I think that there are both valid and invalid reasons to resist changes in language. As for most issues, it's not completely cut and dry; but, I don't think that most changes that are made from the bottom up - through the emergent order - should be resisted. It's generally the changes that people try to make from positions of authority that must be resisted.
The English language changes all the time. I rather enjoy the occasional neologism. At the time that Warren Harding took office, the word "Normalcy" wasn't considered a word; but, his "Return to Normalcy" language was effective enough that it ended up in the dictionary.

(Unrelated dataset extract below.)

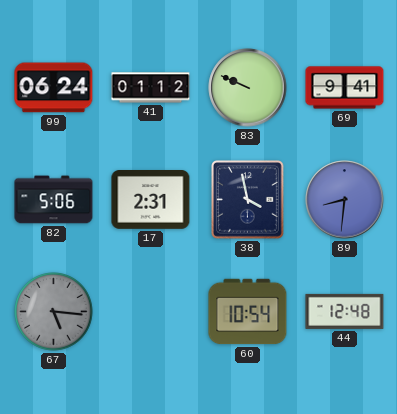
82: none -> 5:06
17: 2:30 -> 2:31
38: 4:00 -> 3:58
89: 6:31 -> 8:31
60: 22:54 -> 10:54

I was always brought up being told that one should never end a sentence with a preposition. Still, when Winston Churchill was told the same thing, he responded, “This is the type of arrant pedantry up with which I will not put.”
Simple things like, "Everyone needs to turn in his or her homework." evolving into "Everyone needs to turn in their homework." shouldn't be met with too much resistance.
We can also acknowledge that the emergent order doesn't always make perfect sense. It's still odd that, with most pronouns, adding an apostrophe makes it possessive while "it's" means "it is" and "its" is possessive.
Still, we can communicate while not attempting to manipulate by changing the tools that we use to have conversations.
It's when people start using words and refusing to define them or tell us that the words can mean whatever the person speaking the words intends that we need to push back hard. There's no reason to do this but to obfuscate any given point, complicate the obvious, and shield bad ideas from pointed ridicule.
I don't care how noble anyone fancies his or her motives to be when they go on crusades to push us to obscure words like "woman" or "man" or suggest that we say "birthing people" instead of "mothers" because it's "more inclusive".
No, it's the oldest authoritarian trick in the book whether you're aware of it or not.